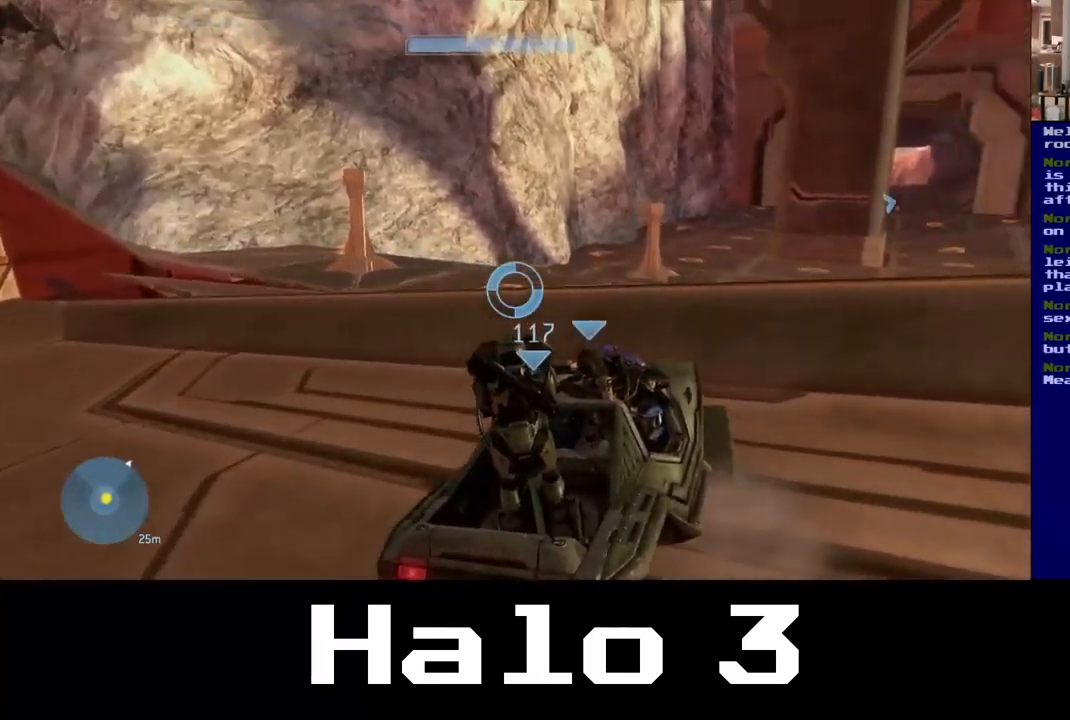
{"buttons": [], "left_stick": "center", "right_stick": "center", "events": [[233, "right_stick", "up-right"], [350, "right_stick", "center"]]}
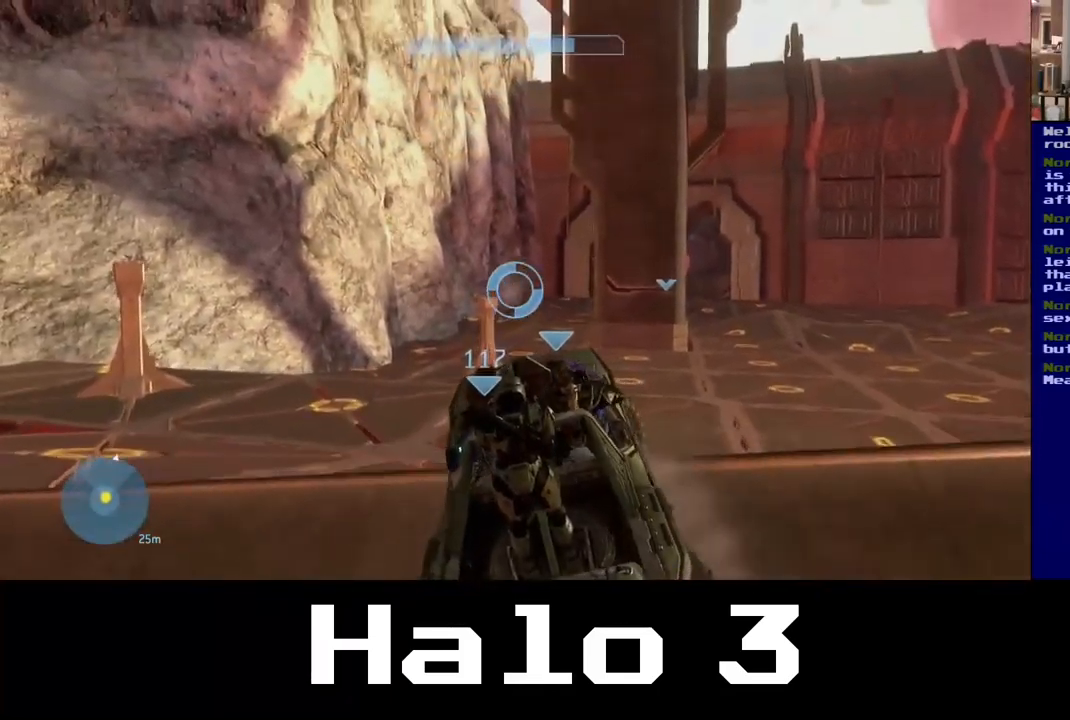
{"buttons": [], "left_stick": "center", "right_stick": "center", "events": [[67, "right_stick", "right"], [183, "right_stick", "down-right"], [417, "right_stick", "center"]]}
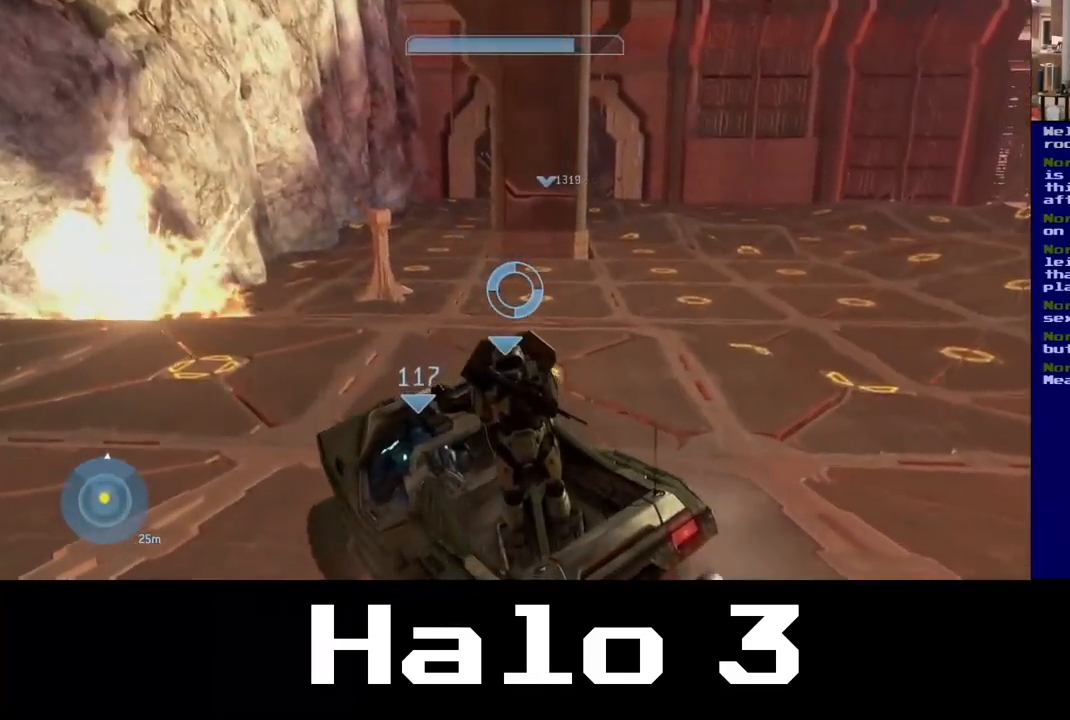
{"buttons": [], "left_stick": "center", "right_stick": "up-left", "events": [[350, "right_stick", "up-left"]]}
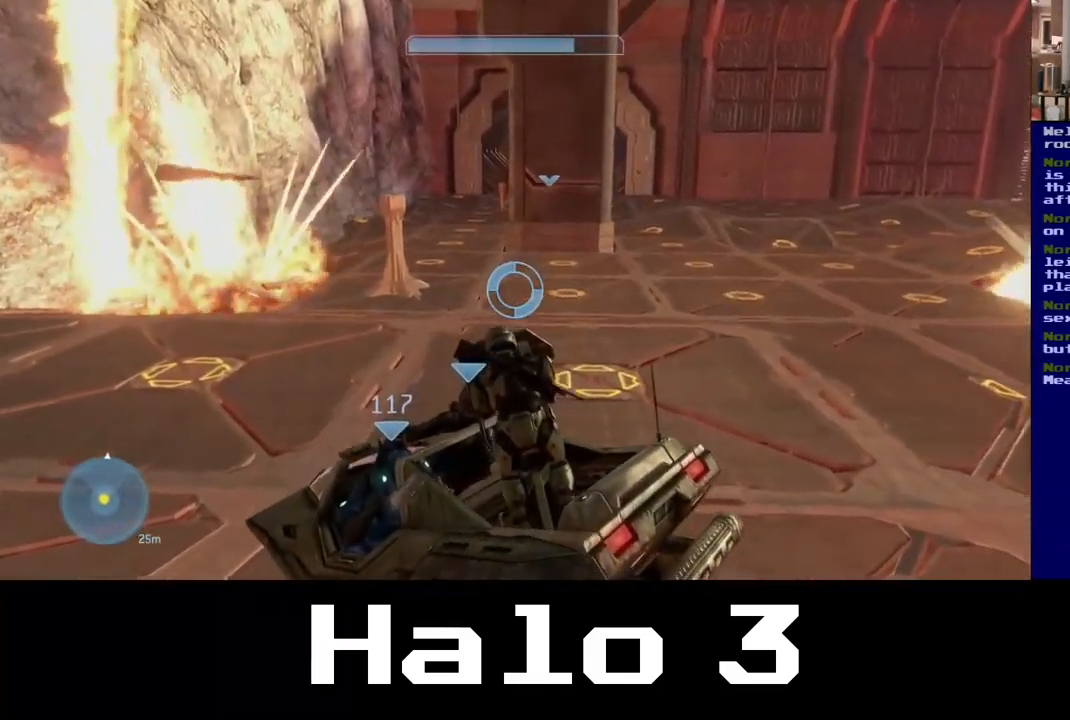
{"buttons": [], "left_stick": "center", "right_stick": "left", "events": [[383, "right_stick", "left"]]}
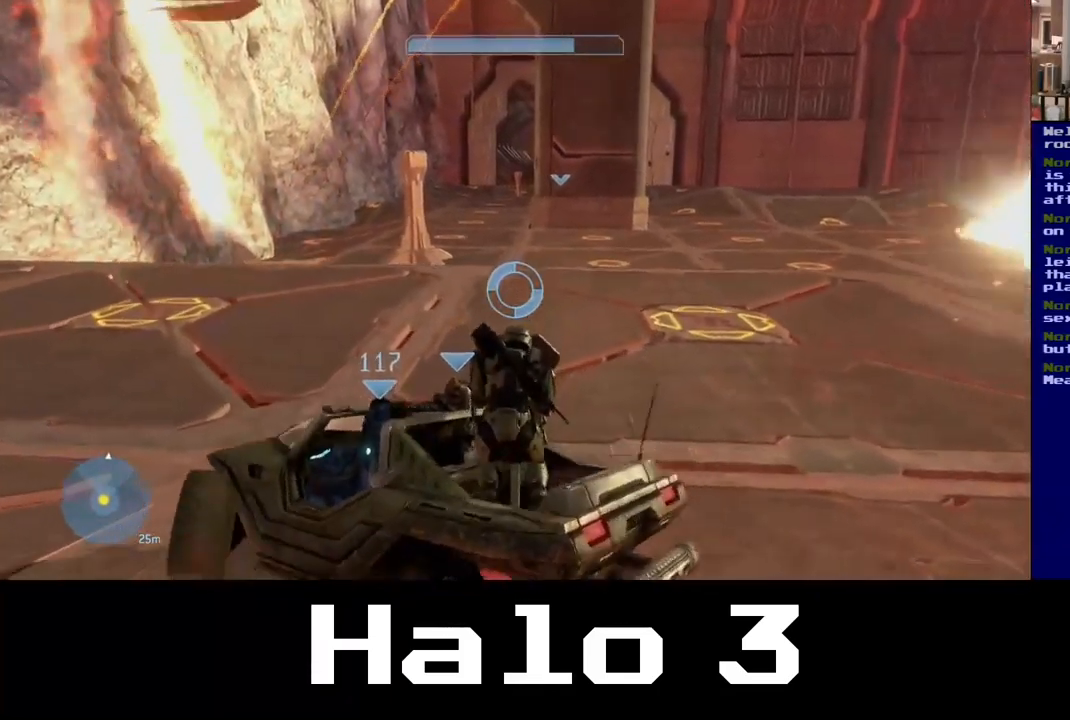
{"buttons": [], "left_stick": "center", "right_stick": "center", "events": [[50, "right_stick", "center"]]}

◆ **Task item**: Leaving the images out, return every record exactly.

◆ **Answer section**:
{"buttons": [], "left_stick": "center", "right_stick": "center", "events": [[233, "right_stick", "up-right"], [350, "right_stick", "center"]]}
{"buttons": [], "left_stick": "center", "right_stick": "center", "events": [[67, "right_stick", "right"], [183, "right_stick", "down-right"], [417, "right_stick", "center"]]}
{"buttons": [], "left_stick": "center", "right_stick": "up-left", "events": [[350, "right_stick", "up-left"]]}
{"buttons": [], "left_stick": "center", "right_stick": "left", "events": [[383, "right_stick", "left"]]}
{"buttons": [], "left_stick": "center", "right_stick": "center", "events": [[50, "right_stick", "center"]]}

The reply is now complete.